As a reminder, this was the view during reconstruction:
and with the platform tracks positioned, but not trimmed or glued down:
The Corner Points (61 & 62) have now been assembled from reclaimed handmade points and point motors fitted. These will go in the corner of the layout near the main station.
I’ve improved and simplified the assembly of these compared to the first station points. The first step is to cut and drill some 1.5mm thick black plasticard (this is used because it’s much the same thickness as the 1/16″ cork I use for the main track):
The hole on the left is for the point actuator wire, the holes on the right will provide electrical connections to the point itself. The plasticard is stuck underneath the point with contact adhesive, making sure all the holes line up!:
Like the previous points, a piece of 6mm plywood is stuck on the back of the plasticard, and the point motor screwed to this:
The other points use the same method, with the right hand points sharing one piece of plasticard:
After a coat of paint over the sleepers, the completed assembly is ready to be installed on the layout:
Having built the first three points for the main station, it was time to remove all the old points and trackwork:
The points in this area had already been rearranged once, so the baseboard had a lot of large holes that needed covering!
These are the three points for the station, mounted on a plasticard base ready to fit on the layout:
The point motors are underneath:
After making even larger holes in the baseboard, the points were installed on the layout:
and then the connecting track:
I’m paying much more attention to getting reliable power to the track. You can just see the wires going down through small holes in the baseboard. This also shows the transition from the plastic sleepers of the track to the copperclad sleepers used for the points. It all looks a bit of a mess at the moment, but once it’s painted and ballasted, it should look fine.

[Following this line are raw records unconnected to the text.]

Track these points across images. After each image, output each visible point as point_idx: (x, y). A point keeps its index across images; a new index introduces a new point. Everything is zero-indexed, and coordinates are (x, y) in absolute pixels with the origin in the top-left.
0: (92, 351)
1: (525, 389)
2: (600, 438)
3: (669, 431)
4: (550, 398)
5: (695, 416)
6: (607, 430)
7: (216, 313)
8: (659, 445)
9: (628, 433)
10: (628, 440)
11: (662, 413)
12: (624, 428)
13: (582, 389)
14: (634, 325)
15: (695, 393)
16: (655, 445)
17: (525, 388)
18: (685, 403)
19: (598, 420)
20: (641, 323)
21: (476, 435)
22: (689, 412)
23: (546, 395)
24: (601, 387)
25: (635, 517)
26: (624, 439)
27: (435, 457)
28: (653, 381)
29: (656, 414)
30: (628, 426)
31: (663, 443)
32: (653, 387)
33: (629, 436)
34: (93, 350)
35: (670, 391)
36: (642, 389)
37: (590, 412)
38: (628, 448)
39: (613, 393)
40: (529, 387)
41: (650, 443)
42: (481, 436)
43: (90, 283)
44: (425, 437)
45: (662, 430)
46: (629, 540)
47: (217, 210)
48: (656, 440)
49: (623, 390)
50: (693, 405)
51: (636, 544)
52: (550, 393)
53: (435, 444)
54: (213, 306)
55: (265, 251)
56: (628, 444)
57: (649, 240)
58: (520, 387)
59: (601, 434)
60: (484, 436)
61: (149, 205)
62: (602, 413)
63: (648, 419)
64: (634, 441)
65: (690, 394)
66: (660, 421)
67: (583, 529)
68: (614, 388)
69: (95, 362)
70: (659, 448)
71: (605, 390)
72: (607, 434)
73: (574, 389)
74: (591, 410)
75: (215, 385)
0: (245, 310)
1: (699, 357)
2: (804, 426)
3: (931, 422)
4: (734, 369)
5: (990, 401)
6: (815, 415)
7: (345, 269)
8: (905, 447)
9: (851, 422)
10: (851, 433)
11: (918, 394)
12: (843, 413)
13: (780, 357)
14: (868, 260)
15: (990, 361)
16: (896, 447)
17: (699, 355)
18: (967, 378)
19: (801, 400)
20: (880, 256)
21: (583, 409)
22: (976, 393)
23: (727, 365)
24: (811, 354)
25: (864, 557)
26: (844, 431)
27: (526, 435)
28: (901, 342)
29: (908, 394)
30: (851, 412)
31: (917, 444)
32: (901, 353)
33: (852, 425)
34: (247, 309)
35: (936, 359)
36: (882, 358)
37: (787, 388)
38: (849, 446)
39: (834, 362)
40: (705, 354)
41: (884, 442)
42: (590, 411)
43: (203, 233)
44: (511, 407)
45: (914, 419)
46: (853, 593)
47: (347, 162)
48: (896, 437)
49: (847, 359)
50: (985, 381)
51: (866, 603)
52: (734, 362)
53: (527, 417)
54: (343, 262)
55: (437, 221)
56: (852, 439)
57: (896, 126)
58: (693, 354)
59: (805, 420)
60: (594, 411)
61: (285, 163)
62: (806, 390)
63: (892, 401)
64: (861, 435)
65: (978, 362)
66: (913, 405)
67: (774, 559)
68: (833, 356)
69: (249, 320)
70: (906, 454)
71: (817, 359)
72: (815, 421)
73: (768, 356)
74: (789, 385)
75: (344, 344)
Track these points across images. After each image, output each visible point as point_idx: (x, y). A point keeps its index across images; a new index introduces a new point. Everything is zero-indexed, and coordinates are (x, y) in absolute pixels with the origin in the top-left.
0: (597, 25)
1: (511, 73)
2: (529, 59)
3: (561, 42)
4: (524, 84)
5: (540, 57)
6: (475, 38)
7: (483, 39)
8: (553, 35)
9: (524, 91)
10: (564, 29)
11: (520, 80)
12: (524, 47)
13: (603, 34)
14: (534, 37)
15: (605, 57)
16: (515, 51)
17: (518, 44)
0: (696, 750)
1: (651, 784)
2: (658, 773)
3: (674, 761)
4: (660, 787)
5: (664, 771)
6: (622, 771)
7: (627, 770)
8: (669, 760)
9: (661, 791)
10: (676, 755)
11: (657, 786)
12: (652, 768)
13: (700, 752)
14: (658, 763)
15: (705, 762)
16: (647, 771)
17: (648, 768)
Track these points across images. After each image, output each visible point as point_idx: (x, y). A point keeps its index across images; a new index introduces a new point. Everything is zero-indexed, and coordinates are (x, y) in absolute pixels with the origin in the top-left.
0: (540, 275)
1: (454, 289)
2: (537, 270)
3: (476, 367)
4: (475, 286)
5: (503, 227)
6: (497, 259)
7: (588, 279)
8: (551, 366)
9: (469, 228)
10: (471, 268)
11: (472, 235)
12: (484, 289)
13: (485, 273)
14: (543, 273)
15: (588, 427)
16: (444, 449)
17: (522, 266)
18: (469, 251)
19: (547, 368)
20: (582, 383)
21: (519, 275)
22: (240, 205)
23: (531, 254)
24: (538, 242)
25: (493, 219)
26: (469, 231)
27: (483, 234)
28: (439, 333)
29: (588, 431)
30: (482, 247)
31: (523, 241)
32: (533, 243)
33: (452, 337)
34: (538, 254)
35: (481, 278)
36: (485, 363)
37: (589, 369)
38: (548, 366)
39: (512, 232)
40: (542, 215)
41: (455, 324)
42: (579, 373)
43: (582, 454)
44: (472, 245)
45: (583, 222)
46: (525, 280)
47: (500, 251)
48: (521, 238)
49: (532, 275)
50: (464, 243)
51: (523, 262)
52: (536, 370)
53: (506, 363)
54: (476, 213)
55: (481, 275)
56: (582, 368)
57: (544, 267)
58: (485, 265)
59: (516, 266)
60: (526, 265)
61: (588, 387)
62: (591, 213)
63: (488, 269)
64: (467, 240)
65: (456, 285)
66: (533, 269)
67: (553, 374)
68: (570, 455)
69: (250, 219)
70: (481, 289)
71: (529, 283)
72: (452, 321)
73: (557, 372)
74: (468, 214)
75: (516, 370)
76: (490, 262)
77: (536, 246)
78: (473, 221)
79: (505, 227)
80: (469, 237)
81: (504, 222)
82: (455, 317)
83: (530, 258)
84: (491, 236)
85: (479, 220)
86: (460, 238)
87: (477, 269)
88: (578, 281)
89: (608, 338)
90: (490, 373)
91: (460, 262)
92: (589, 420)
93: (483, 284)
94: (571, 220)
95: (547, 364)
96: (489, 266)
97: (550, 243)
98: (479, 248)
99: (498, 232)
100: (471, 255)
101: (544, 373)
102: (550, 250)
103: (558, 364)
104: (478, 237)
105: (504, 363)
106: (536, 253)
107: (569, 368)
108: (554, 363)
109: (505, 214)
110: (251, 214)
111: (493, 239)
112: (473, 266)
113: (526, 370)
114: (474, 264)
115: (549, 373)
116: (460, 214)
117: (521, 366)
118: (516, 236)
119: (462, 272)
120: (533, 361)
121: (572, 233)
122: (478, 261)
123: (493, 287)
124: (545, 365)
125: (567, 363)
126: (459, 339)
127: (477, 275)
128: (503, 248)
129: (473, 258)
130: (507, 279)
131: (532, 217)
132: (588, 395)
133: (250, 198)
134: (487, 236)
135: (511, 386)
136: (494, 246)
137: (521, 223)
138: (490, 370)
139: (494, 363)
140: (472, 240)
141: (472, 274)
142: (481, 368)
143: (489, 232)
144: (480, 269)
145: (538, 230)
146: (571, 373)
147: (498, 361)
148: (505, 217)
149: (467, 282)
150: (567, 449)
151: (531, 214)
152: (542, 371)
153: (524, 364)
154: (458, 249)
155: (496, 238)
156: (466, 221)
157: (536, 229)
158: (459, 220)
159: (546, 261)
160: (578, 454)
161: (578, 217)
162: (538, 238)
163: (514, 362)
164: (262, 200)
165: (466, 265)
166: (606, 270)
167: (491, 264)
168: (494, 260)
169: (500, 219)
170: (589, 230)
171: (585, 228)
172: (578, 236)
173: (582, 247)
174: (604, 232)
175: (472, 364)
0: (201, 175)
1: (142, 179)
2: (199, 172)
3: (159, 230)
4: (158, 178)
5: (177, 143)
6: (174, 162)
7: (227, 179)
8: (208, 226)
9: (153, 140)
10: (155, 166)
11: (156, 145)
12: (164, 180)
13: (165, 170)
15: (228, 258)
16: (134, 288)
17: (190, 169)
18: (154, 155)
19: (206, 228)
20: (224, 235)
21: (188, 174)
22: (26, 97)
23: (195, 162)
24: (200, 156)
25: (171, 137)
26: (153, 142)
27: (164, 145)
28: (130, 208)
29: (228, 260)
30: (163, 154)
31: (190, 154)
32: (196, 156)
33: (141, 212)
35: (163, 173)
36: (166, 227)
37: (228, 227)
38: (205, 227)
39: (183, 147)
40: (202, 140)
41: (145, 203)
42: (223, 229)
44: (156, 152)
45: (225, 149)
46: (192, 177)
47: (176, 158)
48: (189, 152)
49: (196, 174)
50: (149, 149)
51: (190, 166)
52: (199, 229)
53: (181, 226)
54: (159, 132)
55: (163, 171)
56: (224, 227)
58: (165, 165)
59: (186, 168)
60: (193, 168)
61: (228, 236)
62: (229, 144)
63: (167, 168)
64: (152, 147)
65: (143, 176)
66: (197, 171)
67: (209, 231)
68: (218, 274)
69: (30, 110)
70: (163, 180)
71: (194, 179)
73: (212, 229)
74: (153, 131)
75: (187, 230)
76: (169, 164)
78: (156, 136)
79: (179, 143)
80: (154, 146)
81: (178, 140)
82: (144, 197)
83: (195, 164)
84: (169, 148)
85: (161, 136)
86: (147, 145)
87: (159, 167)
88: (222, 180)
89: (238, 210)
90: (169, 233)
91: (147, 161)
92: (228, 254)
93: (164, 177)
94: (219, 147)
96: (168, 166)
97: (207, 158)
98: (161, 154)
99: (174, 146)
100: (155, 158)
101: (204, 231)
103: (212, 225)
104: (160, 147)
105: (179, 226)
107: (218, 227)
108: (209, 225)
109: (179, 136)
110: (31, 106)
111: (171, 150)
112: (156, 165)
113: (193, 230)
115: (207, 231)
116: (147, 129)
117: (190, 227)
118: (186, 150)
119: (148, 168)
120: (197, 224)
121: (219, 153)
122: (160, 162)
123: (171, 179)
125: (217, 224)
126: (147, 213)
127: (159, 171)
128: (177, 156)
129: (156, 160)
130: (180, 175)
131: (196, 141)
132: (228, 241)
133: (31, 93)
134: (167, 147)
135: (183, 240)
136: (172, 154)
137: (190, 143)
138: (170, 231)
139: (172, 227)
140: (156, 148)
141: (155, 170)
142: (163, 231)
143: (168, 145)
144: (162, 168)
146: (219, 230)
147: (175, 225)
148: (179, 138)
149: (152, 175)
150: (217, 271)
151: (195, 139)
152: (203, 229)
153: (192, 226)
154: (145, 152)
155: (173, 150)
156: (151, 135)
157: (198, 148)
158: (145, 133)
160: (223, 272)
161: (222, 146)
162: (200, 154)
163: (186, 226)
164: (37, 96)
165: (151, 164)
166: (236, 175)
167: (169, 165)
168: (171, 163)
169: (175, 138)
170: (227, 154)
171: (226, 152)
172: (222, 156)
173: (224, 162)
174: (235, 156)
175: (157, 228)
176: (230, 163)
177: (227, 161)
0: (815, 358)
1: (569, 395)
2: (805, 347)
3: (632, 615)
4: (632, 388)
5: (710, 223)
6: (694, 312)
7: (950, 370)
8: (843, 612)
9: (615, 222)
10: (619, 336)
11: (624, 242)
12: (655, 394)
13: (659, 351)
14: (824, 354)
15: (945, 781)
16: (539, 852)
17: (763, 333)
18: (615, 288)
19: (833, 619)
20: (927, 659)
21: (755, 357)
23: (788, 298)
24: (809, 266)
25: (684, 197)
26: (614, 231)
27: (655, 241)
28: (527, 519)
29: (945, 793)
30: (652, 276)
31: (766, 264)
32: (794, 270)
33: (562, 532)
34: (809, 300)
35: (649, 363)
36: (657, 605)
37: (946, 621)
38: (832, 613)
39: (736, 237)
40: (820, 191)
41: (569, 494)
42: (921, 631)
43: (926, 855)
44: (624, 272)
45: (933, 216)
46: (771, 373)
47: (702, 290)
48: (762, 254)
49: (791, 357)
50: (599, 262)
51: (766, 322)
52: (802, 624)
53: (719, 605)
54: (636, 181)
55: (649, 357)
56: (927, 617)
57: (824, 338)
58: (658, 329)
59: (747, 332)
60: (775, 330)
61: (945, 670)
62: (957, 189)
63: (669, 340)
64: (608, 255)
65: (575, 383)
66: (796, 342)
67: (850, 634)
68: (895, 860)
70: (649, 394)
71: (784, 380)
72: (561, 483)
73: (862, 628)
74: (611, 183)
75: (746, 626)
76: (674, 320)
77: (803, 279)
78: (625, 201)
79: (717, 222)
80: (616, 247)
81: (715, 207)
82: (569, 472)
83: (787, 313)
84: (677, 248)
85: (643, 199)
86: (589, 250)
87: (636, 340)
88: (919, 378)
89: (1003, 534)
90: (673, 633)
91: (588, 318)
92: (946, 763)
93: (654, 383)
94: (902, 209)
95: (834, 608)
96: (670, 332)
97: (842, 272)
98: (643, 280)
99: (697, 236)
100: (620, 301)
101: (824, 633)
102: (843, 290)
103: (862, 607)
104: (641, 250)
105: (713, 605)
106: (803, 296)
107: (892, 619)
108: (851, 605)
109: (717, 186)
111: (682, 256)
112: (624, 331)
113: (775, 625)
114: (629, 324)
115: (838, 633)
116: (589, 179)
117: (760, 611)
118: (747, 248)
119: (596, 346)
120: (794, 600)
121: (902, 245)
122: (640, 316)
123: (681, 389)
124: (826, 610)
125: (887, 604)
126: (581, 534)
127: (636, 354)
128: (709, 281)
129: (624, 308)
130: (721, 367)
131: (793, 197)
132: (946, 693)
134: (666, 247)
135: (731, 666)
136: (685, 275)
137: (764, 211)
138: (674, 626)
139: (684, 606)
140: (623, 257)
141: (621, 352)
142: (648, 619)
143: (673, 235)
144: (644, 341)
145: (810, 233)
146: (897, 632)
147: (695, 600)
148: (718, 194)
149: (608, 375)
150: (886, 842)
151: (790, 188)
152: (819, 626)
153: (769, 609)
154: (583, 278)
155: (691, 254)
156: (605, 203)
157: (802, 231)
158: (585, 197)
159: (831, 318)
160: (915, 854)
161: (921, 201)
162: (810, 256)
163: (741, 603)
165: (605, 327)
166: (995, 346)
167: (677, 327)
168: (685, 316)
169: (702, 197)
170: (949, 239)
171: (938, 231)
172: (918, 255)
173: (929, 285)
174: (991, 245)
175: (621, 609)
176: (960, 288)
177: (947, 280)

The curve on the right is very tight, and it’s critical to get the track positioned so the longer coaches don’t hit anything!
This photo shows the platform track fitted, though not trimmed or glued down:
Once the track is glued in place, and some buffers fitted, the station can be reassembled and the layout will be operational again. At least until the next section gets upgraded!
To make the job of mounting the new points on the layout easier, I’m experimenting with a method of attaching the point motor directly to the point, allowing the whole assembly to just be dropped into a suitable hole on the layout.
The first stage is to glue some thin plastic to the point sleepers – I used a bit of case from an old 8″ floppy disk (left over from the very early days of computing…):The plastic is wider than the hole will be, so should cover any gaps. There is a small gap in the plastic to allow the control wire to move the tie bar.
On the underside, a 38mm x 50mm piece of 6mm plywood is glued to the plastic, and the point motor (Conrad) screwed to this (1.5mm hole). The screws are too long for the plywood, so the excess are trimmed:
Wires from the point frog and rails are soldered to small pins in the wood. This allows a switch inside the point motor to change the frog polarity:
Two more pins allow a connection to the point motor itself:You can just see a spring steel wire on the right, which connects the moving arm of the point motor to the tie bar on the point.
Finally, wires are attached to the pins; the red ones will go to the point motor driver, the other pair to the track power:
I’ve used a different arrangement for the spring steel wire on subsequent points:
This uses a much thinner wire (the thin wire supplied with the motor), constrained by the short copper tube under the motor. This produces enough force to move the point, but no so much that the point could be damaged should a problem occur.
More point motors have now been fitted, and this photo shows a neater method for the construction and wiring. This motor is fitted a 6mm plywood base on 1.5mm black plasticard, with the point glued to the other side. This should match the height of the 1/16″ cork overlay, providing a constant top surface on the layout itself. Note that the wires are taken around the opposite side of the motor to the actuator wire.
Note the thin red wires on the right that take the power to the point and frog.